Uluslararası pazarlara yaklaşımımıza gelince; önceliğimiz tüm rakiplerimiz gibi pazarın ihtiyaçlarını belirlemek ve koşullara uygun ürünleri sunmak. Ancak biz herkes için ulaşılabilir segmentte sahip olduğumuz yoğun üretim kapasitesinin verdiği avantajıyla tercih edilen modelleri güvenilir bir alternatif olarak sunuyoruz. Yerel ortakla tam bir işbirliği içerisinde pazar olanaklarını değerlendiriyor, pazarı tanıyan ortağın yönlendirmesiyle doğru ürünleri kullanıcılara sunmaya çalışıyoruz.
Yüksek teknoloji yalnızca üst sınıfla sınırlı kalmamalı, herkes için erişilebilir olmalı diye düşünüyoruz. Bunun için de biz Bajaj modellerini üretirken herkesin ihtiyacına yönelik ayrıştırma yapıyoruz. Günlük kullananlar için commuter sınıfı, genç kullanıcılar için sport sınıfı ve işe giderken olduğu kadar eğlence için kullananlara yönelik olarak da adventure sport sınıfında motosikletler üretiyoruz.
Yerel dinamikleri anlamak bizim için en önemli konulardan biri. Ulaşım gibi temel bir hakkın uygun çözümlerle karşılanması için her pazarda dikkatli analizler yapıyoruz. Zaman içerisinde model ailemizi genişleterek her ihtiyaca uygun motosikleti kullanıcılara sunmayı hedefliyoruz.
Bajaj olarak sadakate büyük değer veriyoruz, müşterilerimizin memnuniyeti ve kendilerini değerli hissetmeleri bizim için çok önemli. Kuralkan ile kurum değerlerimiz örtüşüyor. İyi bir başlangıç yaptık ve aynı biçimde sürdürüyoruz.”
RE60 Quadricycle Bajaj Qute
Hindistan’da üretilen ilk ve tek quadricycle bir başka deyişle motosiklet motorlu 4 tekerlekli bir araç olan Qute’u, kullanma şansını da yakaladık. 16.800 liralık anahtar teslim fiyatıyla Kasım 2015’te Türkiye pazarına sunulan Bajaj Qute, Avrupa Birliği’nin dört tekerlekli motosiklet kategorisinde yer alıyor ve B sınıf otomobil ehliyetiyle kullanılıyor. Qute, kompakt yapısı, hafifliği ve 66 gm/km ile üretilen 4 tekerlekli araçlar arasında en düşük karbon emisyonu değerlerinden birine sahip olmasıyla da çevre dostu bir mobilite çözümü olarak ön plana çıkıyor.

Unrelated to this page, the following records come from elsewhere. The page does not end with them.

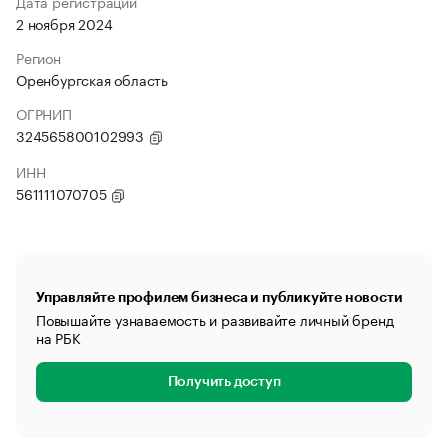
Дата регистрации
2 ноября 2024
Регион
Оренбургская область
ОГРНИП
324565800102993
ИНН
561111070705
Управляйте профилем бизнеса и публикуйте новости
Повышайте узнаваемость и развивайте личный бренд
на РБК
Получить доступ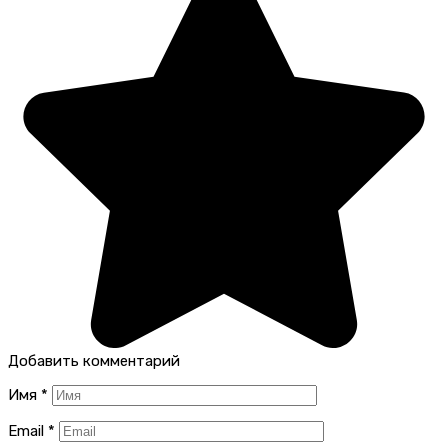
Добавить комментарий
Имя
*
Email
*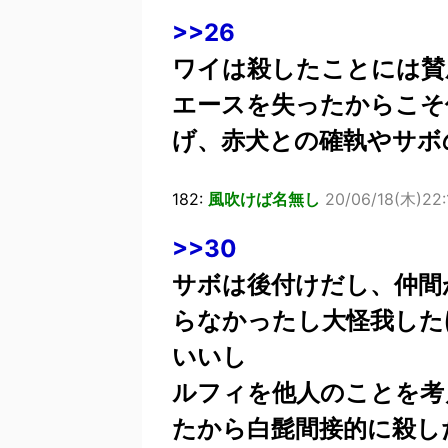
>>26
ワイは殺したことには賛
エースを失ったからこそ
げ、赤犬との確執やサボ
182:
風吹けば名無し
20/06/18(木)22:
>>30
サボは後付けだし、仲間
らなかったし大怪我した
いいし
ルフィを他人のことを考
たから白髭間接的に殺し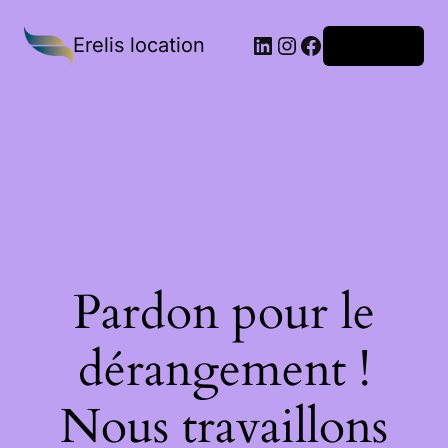
Erelis location
Connexion
Pardon pour le
dérangement !
Nous travaillons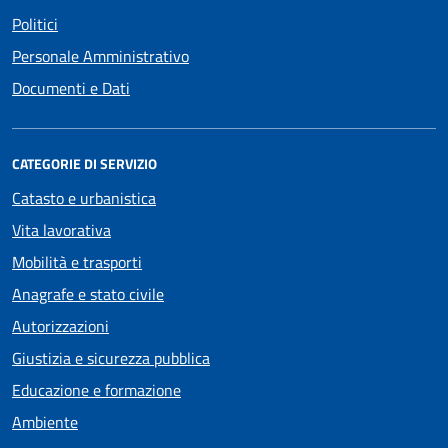
Politici
Personale Amministrativo
Documenti e Dati
CATEGORIE DI SERVIZIO
Catasto e urbanistica
Vita lavorativa
Mobilità e trasporti
Anagrafe e stato civile
Autorizzazioni
Giustizia e sicurezza pubblica
Educazione e formazione
Ambiente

Farklı yol ve iklim koşullarında toplam 3,2 milyon kilometre test edilen Bajaj Qute için Bajaj’ın patentli DTS-i motor teknolojisi kullanılıyor. Yekpare şasiyle tam uyum sağlayan 5 ileri ve 1 geri vitesli şanzımanla kombine edilen 217 cc’lik, 13 HP gücündeki üç bujili motor, 19,6 Nm tork üretiyor. Ortalama bir otomobile göre yüzde 40 daha az karbon emisyonu ve yüzde 60 daha yüksek yakıt verimliği sunan Bajaj Qute, bir litre benzinle 36 kilometre gibi iddialı bir mevzile sahip. Hızı ise saatte 70 kilometre ile sınırlı, bu da onu şehir içi aracı yapıyor.
Toplam 399 kg ağırlığındaki Bajaj Qute, bireysel taşıt versiyonunda 191 litrelik bagaj hacmine sahip. En dar alanlarda bile yüksek manevra kabiliyeti olan aracın 2,75 metre uzunluk, 1,31 metre genişlik ve 1,65 metre yükseklik ölçülerine ek olarak dönüş yarıçapı da sadece 3,5 metre. Özetle Qute, ekonomik fiyatı, kolay park etme avantajı, yakıt tasarrufu ve çevreci özelliğiyle “ekonomik düşünen”ler kadar fonksiyonu önemseyenlerin de tercih edece ği bir araç olarak öne çıkıyor.